◆ Given entries ◆
= Beginning of Section =
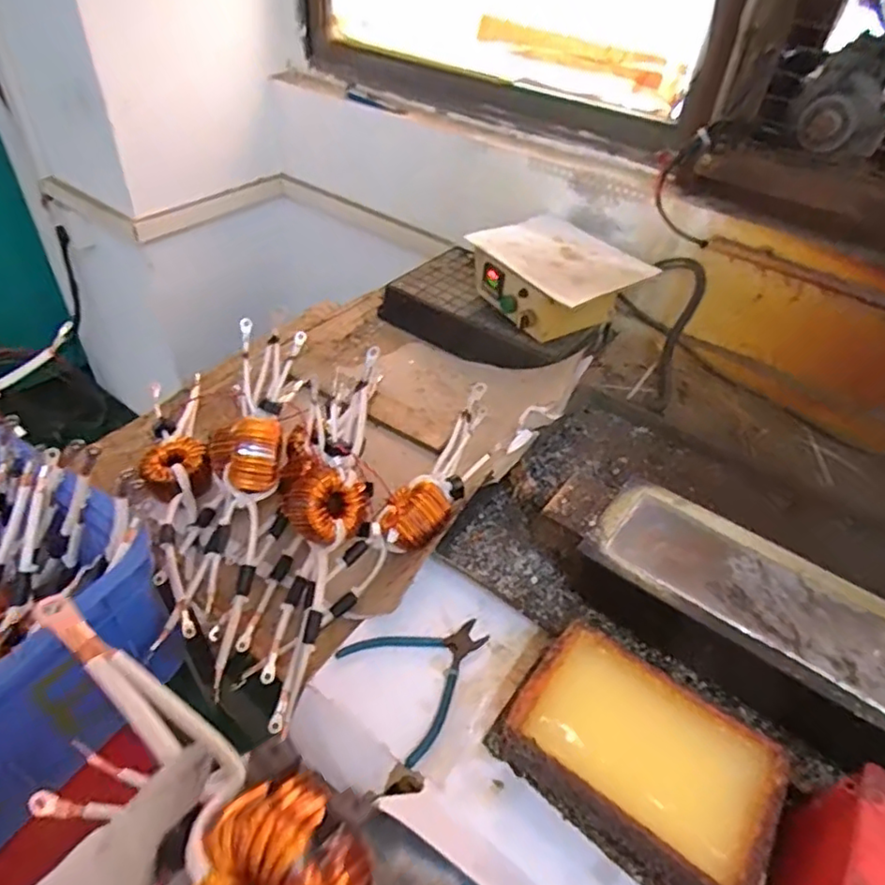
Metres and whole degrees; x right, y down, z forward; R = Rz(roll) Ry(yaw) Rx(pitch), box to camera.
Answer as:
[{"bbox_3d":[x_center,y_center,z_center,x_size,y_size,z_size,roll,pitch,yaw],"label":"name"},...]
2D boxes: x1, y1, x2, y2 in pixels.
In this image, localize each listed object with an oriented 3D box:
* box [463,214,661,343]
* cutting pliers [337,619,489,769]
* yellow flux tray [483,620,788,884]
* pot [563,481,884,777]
= End of Section =
◆ To do ◆
All lines from the line containing "2D boxes: x1, y1, x2, y2 in pixels." through the last line of the data are to be repeated exactly; no other line belongs in the answer.

◆ Written solution ◆
2D boxes: x1, y1, x2, y2 in pixels.
In this image, localize each listed object with an oriented 3D box:
* box [463,214,661,343]
* cutting pliers [337,619,489,769]
* yellow flux tray [483,620,788,884]
* pot [563,481,884,777]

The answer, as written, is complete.